# What the exercise asks
Give back an exact copy of the lines in the records below, from the line that has "772H1428L1429 817 1392" through the line that has "1051 1393 1052", and nothing besides.
======== Material supplied
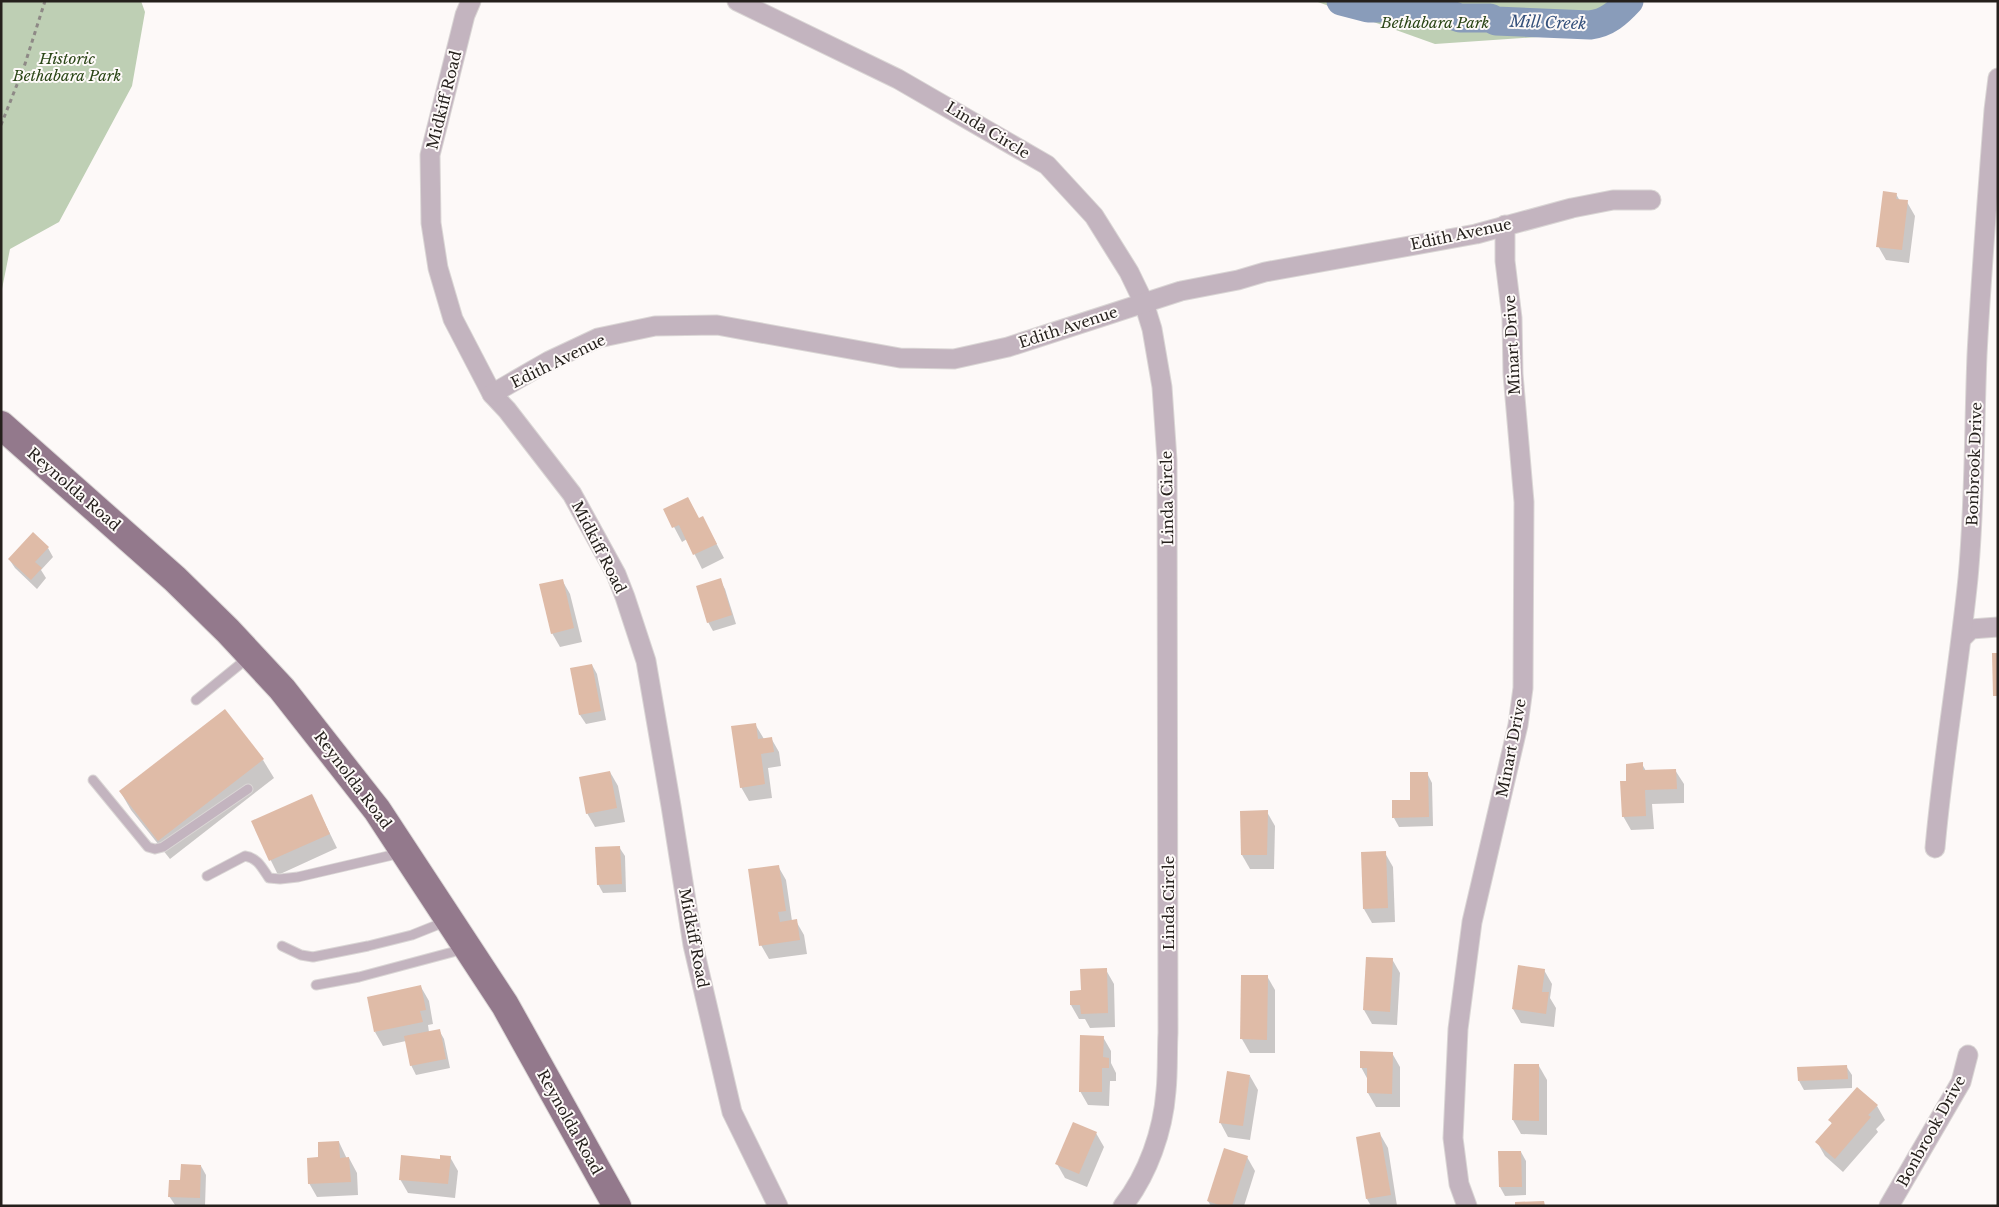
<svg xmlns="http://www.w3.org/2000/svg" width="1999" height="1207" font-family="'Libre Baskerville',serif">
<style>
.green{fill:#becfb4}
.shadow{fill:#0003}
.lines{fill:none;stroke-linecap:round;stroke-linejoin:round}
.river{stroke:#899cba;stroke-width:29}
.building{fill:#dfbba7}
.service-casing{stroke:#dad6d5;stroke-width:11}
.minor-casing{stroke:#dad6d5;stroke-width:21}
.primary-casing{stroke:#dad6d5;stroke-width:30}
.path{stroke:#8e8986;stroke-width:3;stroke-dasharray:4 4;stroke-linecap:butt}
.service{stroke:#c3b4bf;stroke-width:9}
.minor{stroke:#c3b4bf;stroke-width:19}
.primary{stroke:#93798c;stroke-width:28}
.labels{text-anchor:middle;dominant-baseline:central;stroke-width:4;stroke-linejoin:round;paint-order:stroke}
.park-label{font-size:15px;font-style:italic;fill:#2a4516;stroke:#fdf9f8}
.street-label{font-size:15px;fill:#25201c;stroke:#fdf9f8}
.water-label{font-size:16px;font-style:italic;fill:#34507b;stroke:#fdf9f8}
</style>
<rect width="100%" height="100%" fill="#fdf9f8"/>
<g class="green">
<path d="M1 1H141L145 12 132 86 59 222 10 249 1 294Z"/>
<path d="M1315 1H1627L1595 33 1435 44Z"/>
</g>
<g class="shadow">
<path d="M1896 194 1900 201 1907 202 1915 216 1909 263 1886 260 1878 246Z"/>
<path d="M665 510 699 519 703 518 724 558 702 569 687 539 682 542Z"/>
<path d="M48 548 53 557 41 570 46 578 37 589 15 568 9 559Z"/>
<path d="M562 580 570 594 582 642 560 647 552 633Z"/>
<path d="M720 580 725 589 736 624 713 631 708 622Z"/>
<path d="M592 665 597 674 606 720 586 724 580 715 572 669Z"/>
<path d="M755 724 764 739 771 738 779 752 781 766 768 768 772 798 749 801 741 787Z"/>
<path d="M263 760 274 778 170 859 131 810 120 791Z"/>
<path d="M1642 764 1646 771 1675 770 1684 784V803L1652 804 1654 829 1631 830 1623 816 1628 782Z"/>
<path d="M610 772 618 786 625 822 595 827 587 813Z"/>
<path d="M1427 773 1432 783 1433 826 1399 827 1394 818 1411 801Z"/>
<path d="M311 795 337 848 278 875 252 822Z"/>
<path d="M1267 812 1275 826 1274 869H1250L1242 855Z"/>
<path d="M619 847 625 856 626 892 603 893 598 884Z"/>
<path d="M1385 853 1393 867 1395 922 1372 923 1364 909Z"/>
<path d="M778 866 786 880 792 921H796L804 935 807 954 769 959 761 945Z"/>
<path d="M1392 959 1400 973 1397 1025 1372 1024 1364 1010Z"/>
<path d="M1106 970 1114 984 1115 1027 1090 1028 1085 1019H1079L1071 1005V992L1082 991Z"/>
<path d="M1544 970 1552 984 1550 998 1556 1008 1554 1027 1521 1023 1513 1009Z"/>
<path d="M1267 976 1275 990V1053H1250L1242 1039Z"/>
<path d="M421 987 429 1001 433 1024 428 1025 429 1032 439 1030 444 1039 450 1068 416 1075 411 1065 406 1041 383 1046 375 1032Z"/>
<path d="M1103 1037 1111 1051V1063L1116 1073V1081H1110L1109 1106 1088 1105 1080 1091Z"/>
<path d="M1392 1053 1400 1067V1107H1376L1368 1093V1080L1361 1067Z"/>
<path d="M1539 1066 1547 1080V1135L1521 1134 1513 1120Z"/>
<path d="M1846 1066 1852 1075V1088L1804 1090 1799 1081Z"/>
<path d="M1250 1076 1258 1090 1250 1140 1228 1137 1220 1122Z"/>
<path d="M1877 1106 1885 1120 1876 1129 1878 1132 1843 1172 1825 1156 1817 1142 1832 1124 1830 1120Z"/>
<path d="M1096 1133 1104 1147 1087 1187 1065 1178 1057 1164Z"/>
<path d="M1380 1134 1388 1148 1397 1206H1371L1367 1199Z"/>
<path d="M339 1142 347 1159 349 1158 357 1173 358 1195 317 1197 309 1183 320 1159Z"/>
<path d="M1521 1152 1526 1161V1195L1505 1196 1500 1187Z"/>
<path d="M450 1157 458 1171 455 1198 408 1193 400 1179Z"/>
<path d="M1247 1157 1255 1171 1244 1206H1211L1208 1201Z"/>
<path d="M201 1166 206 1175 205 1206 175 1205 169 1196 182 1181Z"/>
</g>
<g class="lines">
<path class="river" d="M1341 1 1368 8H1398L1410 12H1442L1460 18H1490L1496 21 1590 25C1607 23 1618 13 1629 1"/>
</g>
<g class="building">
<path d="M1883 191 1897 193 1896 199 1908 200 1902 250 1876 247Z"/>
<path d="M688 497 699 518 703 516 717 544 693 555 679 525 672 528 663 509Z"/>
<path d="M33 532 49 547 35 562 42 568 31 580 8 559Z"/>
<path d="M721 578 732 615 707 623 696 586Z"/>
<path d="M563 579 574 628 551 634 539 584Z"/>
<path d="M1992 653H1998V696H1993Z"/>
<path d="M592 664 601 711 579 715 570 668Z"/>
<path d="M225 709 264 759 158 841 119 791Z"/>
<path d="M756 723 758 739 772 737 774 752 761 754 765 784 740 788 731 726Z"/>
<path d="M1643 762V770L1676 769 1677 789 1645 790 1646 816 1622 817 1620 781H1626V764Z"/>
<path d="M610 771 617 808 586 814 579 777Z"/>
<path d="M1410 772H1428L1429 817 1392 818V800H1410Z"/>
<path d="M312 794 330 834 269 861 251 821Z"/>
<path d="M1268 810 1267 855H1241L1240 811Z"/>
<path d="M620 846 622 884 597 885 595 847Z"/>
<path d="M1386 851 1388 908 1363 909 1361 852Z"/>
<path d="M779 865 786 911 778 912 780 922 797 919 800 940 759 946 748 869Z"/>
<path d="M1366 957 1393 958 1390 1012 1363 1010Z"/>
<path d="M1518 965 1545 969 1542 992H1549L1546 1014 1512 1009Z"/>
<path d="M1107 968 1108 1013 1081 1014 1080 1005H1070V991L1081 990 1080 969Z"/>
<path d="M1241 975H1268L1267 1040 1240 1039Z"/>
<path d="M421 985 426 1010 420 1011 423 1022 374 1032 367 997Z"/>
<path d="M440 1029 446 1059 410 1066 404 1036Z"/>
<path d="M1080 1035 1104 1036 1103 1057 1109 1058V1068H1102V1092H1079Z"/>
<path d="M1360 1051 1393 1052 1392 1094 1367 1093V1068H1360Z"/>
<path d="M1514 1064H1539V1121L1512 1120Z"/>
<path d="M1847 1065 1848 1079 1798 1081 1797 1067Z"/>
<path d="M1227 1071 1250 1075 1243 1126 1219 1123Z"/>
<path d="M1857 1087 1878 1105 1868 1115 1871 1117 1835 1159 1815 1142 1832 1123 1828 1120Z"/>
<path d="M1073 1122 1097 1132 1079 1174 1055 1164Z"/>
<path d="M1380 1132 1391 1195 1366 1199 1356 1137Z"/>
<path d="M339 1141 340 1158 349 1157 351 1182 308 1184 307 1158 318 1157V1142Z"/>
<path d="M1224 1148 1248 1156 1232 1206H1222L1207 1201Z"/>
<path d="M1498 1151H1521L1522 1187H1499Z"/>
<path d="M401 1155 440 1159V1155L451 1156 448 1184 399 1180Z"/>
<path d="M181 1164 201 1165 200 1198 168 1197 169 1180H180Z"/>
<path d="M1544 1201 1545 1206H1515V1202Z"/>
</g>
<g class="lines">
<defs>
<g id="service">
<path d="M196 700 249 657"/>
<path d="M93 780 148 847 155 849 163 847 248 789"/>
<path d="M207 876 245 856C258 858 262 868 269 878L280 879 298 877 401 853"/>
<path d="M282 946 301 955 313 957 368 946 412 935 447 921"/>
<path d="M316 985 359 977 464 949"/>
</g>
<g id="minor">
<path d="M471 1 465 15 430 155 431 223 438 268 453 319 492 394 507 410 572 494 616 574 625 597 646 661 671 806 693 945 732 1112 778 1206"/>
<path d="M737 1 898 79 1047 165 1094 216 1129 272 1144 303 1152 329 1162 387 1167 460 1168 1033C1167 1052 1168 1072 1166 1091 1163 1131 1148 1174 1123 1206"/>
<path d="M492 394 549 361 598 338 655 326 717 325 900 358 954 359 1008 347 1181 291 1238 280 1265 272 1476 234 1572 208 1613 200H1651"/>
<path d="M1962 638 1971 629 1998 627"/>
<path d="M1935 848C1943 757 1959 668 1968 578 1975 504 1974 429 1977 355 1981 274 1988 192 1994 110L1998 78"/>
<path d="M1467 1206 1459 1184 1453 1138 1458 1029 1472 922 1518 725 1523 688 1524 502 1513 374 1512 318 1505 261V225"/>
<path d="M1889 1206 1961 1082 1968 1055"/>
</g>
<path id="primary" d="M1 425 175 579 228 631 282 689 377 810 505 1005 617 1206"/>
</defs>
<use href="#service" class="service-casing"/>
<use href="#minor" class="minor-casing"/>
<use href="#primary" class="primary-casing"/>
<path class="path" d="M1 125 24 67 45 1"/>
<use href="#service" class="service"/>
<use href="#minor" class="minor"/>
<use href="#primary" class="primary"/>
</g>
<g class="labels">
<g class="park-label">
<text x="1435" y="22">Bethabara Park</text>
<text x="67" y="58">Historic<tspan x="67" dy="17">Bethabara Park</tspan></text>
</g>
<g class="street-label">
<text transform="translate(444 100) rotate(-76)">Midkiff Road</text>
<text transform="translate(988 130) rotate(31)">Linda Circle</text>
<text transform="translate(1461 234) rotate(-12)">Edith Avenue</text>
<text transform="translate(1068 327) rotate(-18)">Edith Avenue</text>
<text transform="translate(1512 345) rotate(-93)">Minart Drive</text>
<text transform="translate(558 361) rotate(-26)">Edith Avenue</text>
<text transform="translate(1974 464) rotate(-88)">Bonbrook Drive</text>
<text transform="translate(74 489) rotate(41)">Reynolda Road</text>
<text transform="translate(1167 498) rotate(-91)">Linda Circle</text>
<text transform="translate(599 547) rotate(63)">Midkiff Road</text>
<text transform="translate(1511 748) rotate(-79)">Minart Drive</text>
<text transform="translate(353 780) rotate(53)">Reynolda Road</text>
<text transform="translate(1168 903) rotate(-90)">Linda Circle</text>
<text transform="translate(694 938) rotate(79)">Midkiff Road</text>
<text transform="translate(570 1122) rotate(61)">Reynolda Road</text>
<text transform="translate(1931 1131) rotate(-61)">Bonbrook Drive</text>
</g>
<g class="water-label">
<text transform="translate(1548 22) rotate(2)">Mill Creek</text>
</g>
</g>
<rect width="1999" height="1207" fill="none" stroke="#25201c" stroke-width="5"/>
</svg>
================
# Written solution
<path d="M1410 772H1428L1429 817 1392 818V800H1410Z"/>
<path d="M312 794 330 834 269 861 251 821Z"/>
<path d="M1268 810 1267 855H1241L1240 811Z"/>
<path d="M620 846 622 884 597 885 595 847Z"/>
<path d="M1386 851 1388 908 1363 909 1361 852Z"/>
<path d="M779 865 786 911 778 912 780 922 797 919 800 940 759 946 748 869Z"/>
<path d="M1366 957 1393 958 1390 1012 1363 1010Z"/>
<path d="M1518 965 1545 969 1542 992H1549L1546 1014 1512 1009Z"/>
<path d="M1107 968 1108 1013 1081 1014 1080 1005H1070V991L1081 990 1080 969Z"/>
<path d="M1241 975H1268L1267 1040 1240 1039Z"/>
<path d="M421 985 426 1010 420 1011 423 1022 374 1032 367 997Z"/>
<path d="M440 1029 446 1059 410 1066 404 1036Z"/>
<path d="M1080 1035 1104 1036 1103 1057 1109 1058V1068H1102V1092H1079Z"/>
<path d="M1360 1051 1393 1052 1392 1094 1367 1093V1068H1360Z"/>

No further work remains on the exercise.